‘YouTube controversies ruining our positive posts’

Image copyright Sarah Bardsley

YouTubers say controversial characters like Logan Paul detract from the good work they do online.

Make-up vlogger Em Ford says she “fundamentally disagrees” with his controversial video made in Japan’s Aokigahara forest.

“It’s disappointing to not see any of the good things championed,” she tells Newsbeat.

The Brit is annoyed a campaign raising over £700,000 for Mexico earthquake victims got little media interest.

She’s part of YouTube’s Creators For Change programme, which aims to inspire creators who share positive messages through their videos.

Image copyright Sarah Bardsley
Image caption Newsbeat spoke to Em Ford and Humza Productions at a YouTube event in London this week

Em talks about make-up with her million subscribers for My Pale Skin, but it’s showing her struggle with acne that inspires her followers.

“You could look at my channel and say I just review foundations or talk about face masks,” she says.

“When you have acne, that foundation is the one thing that can give you back the control that acne has stripped away from you and make you feel better about yourself.”

“I will keep posting pictures of my face and I will keep encouraging other women to post pictures of their faces regardless of pigmentation, colour or whatever society issue is going on there, until it becomes normal,” she adds.

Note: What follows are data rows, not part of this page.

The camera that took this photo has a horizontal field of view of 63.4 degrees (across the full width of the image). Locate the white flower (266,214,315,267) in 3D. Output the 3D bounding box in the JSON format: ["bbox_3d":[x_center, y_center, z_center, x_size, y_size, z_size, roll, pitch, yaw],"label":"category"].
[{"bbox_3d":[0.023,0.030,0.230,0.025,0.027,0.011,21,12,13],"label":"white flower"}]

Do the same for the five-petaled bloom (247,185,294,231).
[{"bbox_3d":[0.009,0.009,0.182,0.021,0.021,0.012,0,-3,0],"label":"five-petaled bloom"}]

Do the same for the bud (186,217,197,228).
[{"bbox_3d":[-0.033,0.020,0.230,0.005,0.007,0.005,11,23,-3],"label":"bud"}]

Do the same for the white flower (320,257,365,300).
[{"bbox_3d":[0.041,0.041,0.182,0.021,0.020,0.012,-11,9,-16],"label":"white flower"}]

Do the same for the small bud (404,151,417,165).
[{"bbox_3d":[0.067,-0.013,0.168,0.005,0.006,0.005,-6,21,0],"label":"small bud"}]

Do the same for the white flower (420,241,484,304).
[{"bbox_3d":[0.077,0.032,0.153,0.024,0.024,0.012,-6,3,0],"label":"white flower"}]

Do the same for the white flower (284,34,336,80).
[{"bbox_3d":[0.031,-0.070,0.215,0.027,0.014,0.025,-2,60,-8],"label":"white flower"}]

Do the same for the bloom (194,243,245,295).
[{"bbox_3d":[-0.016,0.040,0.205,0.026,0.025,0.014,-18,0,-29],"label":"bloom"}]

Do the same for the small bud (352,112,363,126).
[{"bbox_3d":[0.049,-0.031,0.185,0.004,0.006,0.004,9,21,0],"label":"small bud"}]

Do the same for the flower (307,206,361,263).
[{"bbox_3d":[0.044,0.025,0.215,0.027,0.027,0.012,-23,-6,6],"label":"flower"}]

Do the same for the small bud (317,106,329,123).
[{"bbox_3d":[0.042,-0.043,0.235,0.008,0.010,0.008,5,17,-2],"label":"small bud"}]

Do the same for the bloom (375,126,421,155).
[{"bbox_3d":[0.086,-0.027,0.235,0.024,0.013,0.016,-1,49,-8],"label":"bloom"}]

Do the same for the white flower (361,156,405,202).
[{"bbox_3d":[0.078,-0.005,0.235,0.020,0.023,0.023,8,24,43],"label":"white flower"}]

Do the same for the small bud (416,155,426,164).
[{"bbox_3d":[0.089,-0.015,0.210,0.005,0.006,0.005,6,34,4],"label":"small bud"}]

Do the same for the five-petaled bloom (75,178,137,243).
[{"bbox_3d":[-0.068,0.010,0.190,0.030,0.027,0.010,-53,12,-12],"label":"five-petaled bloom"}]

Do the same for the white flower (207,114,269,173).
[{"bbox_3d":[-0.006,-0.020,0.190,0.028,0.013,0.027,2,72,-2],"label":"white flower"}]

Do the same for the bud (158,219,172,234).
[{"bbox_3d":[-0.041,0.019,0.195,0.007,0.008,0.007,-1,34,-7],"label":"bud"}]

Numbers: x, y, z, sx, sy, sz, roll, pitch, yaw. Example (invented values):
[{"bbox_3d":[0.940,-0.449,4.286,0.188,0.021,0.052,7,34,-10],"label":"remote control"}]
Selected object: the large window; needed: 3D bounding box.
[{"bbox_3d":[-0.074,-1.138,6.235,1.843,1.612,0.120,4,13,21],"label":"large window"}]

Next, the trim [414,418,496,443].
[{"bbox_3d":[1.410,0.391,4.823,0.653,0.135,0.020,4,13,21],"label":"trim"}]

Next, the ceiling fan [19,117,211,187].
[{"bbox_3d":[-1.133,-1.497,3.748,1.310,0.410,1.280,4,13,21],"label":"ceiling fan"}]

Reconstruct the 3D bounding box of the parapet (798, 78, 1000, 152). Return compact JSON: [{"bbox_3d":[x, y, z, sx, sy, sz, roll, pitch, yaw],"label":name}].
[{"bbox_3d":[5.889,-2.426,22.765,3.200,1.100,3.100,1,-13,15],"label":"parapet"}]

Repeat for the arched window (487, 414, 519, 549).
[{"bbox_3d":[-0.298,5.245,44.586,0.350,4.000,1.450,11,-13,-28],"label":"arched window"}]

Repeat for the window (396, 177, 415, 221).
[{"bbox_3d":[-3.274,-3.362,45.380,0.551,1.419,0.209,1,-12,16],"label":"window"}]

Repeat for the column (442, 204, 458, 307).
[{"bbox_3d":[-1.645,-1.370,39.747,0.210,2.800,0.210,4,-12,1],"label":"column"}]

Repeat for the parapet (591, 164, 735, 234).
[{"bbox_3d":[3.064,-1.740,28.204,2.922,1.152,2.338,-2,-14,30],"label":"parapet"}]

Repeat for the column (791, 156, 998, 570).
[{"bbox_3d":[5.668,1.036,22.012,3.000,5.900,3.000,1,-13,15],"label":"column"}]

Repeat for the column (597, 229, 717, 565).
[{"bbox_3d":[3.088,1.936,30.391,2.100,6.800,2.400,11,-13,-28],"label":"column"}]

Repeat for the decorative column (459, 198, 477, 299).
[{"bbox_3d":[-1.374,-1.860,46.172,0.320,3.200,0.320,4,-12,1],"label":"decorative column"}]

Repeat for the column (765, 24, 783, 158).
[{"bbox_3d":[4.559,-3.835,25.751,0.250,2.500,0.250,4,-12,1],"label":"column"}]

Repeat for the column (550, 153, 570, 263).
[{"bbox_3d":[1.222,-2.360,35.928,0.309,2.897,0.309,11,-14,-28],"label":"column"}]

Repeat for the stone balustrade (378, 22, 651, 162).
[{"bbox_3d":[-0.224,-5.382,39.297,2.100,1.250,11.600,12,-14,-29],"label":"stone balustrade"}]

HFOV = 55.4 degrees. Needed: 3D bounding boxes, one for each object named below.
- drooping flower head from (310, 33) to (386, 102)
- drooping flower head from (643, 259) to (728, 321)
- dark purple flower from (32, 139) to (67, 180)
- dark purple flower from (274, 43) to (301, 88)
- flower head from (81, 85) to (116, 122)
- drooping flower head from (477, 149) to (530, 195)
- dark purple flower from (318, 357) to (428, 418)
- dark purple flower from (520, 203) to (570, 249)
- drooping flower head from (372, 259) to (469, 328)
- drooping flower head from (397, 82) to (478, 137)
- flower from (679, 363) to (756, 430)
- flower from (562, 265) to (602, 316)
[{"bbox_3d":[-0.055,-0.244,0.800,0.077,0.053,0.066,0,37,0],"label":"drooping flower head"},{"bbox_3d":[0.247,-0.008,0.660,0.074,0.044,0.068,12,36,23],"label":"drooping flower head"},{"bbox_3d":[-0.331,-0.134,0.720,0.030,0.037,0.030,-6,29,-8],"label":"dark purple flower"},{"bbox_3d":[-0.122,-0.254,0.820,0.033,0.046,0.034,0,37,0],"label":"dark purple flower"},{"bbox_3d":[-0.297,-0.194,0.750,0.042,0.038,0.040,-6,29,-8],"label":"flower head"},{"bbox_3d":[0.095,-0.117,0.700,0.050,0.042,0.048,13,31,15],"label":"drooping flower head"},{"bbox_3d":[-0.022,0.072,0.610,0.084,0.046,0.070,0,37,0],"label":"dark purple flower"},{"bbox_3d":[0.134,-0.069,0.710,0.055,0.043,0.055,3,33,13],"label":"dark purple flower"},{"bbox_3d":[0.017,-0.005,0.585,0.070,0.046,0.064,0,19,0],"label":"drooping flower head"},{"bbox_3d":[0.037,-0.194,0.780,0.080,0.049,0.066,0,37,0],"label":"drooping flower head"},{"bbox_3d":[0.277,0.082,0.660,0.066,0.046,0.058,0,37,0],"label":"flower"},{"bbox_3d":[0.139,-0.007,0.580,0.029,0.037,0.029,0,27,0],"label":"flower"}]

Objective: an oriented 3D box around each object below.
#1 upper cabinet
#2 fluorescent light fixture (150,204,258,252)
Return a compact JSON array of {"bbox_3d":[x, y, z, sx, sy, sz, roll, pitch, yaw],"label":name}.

Both Em and Humza Arshad, who has close to 400,000 subscribers on his Humza Productions channel, say that despite a lack of media coverage for some positive efforts by YouTubers, the impact is seen in the response to their posts.

Humza posts mostly comedy videos but one of his most watched clips is a hard-hitting piece on Islamophobia in the UK.

It has been watched more than a million times across the world.

“It took me maybe 5 or 10 minutes to write but it came from the heart,” Humza tells Newsbeat.

“Because it was real, it was authentic, I knew a lot of people would relate and react to it.”

Humza has tried to put a message in all his YouTube videos since he started uploading comedy sketches about a wannabe gangster called Diary Of A Badman.

“I wanted to do videos that were funny and made people laugh but think at the same time,” he says.

“I thought it was very important to leave a positive message and not just do pointless comedy.”

Image copyright Sarah Bardsley
Image caption Both Em and Humza say meeting other YouTubers inspired them to share more positive messages through their channels

Humza says YouTubers like him, Em and others working to promote positive messages can “genuinely change a life,” and believes even Logan Paul’s controversial video prompted a positive discussion about suicide.

And Em says that the success she has found on YouTube goes against modern stigma against young people and how they rely on technology and social media.

“There’s this stigma that young people are just glued to their phones, YouTube or TV all day long,” she says.

“When I was 24 I started a company through my phone.

“Had it not been for that phone, had it not been for the internet or the programmes that inspired me on TV when I was younger I would never have made a film and I would never be trying to get out a positive message.”